Texto para leitura
++++
Apocalypse now (1979)

Olavo Fernandes propõe uma análise sobre o clássico de Coppola intitulada "Como era gostoso o meu napalm", evidente paralelo com a obra de Nelson Pereira dos Santos.

Críticos:

Olavo Fernandes

Como Era Gostoso o Meu Napalm


“I love the smell of napalm in the morning” é uma das frases mais célebres da história do cinema e poderia servir de abertura ao filme, pois introduz a naturalização da desumanição que os soldados designados ao conflito no vietnã encaram. Napalm é uma das armas mais crueis que podem ser usadas, além do alto poder de combustão, o napalm se cola a pele de suas vítimas. Quando Bill Killgore (excelente composição de nome, aliás, juntado as palavras “kill” e “gore”) romantiza o odor de napalm, é estabelecida a carência de lucidez inerente ao horror da guerra, afinal uma arma altamente mortal aqui é glamurizada pelo coronel.


A introdução do filme já funciona muito bem para incorporar o psicologico abalado do protagonista. Além do voice off, o raccord do ventilador ligando-se com o som e imagem das helices de helicóptero já estabelece como a guerra está impregnada ao personagem e isso é reforçado pela narração do mesmo.


Assim como Killgore, a escolha do nome dos personagens tem muito peso dentro da trama. Kurtz, por exemplo, é tirado diretamente do romance de Joseph Conrad, Coração das Trevas (1899). Além de os dois personagens homônimos serem extremamente parecidos em termos de personalidade, ambos são lendas em deteriorização, Apocalypse Now é praticamente uma adaptação do livro sobre outro contexto, trocando o colonialismo pela guerra. Outra escolha de nome bastante significativa é a do Soldado Clean, que é a pessoa mais ingênua e inexperiente da tripulação de Willard, ou seja, ele era uma pessoa “limpa” antes de seu contato com a guerra.
++++
Informações exibidas
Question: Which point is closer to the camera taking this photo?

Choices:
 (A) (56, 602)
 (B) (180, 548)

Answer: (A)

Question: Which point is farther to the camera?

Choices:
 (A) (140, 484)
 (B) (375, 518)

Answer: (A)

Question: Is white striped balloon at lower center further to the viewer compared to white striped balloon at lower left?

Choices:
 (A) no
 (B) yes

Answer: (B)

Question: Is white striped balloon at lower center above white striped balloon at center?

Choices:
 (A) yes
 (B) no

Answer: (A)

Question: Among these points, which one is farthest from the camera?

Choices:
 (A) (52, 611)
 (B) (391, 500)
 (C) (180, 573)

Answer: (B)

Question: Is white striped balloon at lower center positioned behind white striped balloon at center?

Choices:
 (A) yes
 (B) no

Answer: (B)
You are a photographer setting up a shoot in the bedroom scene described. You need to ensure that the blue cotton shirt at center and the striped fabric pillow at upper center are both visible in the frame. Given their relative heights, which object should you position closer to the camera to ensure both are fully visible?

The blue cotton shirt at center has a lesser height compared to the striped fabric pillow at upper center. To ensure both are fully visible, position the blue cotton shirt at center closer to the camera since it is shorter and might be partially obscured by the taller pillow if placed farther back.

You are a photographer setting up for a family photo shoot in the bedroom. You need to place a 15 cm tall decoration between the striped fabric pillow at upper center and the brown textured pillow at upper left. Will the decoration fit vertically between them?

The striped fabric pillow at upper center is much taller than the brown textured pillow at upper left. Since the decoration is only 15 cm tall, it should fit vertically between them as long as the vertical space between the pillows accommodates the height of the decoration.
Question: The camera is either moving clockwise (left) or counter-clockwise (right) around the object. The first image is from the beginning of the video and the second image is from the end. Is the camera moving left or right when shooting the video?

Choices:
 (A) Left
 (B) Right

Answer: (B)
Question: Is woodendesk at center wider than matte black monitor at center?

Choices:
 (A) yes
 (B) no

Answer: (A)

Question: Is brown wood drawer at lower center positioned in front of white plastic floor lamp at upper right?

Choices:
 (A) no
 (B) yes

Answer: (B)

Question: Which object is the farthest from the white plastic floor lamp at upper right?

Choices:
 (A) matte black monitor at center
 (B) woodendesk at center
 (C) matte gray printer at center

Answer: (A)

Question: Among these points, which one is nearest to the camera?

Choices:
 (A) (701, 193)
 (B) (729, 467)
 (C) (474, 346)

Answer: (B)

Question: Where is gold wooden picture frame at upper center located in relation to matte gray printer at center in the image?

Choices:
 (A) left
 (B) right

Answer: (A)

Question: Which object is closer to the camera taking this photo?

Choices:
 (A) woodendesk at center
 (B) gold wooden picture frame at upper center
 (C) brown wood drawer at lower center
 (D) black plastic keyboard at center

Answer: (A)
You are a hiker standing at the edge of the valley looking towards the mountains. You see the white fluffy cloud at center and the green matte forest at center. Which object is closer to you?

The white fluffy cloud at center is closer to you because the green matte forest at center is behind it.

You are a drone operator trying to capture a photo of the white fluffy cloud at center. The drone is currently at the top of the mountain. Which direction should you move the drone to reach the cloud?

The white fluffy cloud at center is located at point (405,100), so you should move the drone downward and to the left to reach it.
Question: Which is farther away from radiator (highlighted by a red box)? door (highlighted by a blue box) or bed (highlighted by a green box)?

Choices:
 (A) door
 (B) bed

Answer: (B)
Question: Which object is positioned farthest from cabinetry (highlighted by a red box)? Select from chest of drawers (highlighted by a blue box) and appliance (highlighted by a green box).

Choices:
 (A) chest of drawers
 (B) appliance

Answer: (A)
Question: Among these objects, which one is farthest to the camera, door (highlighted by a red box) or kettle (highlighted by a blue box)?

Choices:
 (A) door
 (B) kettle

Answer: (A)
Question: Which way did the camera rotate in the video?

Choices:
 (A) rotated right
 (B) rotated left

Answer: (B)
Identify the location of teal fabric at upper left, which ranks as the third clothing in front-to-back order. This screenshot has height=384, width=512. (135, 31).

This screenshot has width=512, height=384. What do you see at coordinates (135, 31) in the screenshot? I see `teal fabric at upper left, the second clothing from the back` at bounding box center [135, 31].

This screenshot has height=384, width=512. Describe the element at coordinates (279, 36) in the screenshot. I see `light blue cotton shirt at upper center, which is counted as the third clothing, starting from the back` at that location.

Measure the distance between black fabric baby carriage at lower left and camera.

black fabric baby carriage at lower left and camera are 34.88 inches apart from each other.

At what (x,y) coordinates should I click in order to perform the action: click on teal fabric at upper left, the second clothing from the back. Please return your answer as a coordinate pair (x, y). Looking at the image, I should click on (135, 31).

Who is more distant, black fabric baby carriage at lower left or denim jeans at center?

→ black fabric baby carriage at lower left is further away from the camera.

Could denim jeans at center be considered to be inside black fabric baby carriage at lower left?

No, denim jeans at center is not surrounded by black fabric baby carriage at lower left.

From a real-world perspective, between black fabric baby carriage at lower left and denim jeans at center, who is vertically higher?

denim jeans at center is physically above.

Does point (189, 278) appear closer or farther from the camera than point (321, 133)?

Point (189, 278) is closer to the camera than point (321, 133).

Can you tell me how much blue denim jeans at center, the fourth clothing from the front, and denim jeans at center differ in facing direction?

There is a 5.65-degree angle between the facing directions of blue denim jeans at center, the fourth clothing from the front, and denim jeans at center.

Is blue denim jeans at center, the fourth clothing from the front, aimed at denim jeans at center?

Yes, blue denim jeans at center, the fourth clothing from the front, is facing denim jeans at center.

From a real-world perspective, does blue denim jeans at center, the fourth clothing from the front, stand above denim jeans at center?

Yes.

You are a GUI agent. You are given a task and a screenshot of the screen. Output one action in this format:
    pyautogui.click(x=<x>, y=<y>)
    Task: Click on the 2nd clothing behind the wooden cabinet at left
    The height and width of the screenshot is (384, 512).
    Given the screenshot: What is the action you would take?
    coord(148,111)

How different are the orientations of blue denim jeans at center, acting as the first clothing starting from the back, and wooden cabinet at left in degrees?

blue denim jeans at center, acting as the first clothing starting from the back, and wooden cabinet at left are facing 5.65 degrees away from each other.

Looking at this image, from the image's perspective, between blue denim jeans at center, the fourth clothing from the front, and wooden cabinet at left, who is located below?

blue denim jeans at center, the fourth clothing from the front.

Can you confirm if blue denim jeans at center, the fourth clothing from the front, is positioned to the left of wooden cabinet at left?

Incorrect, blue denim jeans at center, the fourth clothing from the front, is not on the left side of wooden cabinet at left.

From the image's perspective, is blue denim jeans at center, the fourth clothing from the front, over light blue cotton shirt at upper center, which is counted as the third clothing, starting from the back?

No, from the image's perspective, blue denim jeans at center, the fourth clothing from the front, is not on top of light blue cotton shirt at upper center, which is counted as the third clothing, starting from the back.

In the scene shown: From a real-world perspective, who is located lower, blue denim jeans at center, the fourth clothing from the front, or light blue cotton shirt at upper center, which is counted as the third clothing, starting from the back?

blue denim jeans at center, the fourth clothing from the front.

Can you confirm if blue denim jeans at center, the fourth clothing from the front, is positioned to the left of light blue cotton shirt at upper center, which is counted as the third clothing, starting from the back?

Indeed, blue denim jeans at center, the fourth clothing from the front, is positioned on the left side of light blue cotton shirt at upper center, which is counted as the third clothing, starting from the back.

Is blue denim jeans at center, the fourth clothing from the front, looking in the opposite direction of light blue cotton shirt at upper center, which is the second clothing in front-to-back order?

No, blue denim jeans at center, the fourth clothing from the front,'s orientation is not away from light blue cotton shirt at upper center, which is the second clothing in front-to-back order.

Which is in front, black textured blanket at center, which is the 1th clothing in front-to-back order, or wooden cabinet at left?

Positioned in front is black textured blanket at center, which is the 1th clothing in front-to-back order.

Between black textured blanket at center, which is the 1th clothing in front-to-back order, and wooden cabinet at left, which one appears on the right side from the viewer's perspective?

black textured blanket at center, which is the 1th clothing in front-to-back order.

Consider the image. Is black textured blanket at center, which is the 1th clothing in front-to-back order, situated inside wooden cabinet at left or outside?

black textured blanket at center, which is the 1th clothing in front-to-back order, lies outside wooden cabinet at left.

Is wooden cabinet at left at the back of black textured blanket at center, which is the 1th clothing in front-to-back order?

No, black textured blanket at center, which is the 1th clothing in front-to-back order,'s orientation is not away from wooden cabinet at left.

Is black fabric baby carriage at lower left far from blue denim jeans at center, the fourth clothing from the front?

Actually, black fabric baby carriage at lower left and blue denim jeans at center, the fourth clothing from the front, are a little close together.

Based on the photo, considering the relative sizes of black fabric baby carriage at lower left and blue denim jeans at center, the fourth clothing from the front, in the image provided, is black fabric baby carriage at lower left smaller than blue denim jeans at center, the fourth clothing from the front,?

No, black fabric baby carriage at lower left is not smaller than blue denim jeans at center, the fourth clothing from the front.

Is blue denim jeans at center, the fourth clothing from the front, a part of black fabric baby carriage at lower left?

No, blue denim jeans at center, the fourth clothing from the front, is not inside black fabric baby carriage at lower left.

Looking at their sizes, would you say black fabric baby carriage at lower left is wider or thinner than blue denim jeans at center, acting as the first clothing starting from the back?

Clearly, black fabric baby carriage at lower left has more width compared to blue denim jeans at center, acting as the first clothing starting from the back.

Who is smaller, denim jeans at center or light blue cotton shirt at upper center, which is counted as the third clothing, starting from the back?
++++
O que fazer
Dê continuidade à crítica sobre Apocalypse Now, começando logo após a última frase apresentada.

Resposta da tarefa
O dialogo do filme com Coração das Trevas é bastante nítido, os protagonistas comandam uma tripulação naval e resgatam um antigo comandate. A constituição dos personagens é bastante parecida também, os dois Kurtz são lendas em desgaste imersos em uma escuridão. A escuridão tem valor simbólico diferente nas duas obras, no longa se enxerga isso com mais nitidez no ato final do filme. A própria paleta de cores se afeiçoa a deteriorização mental, afinal, o começo do filme é quente e colorido, enquanto o ultimo ato é sombrio e obscuro. Marlow, protagonista do romance de Conrad, inicia sua narrativa contando como conseguira o posto na companhia, o roteiro de Apocalypse Now faz o mesmo com Willard, nos primeiros minutos do filme conhecemos a situação da guerra através de suas memórias.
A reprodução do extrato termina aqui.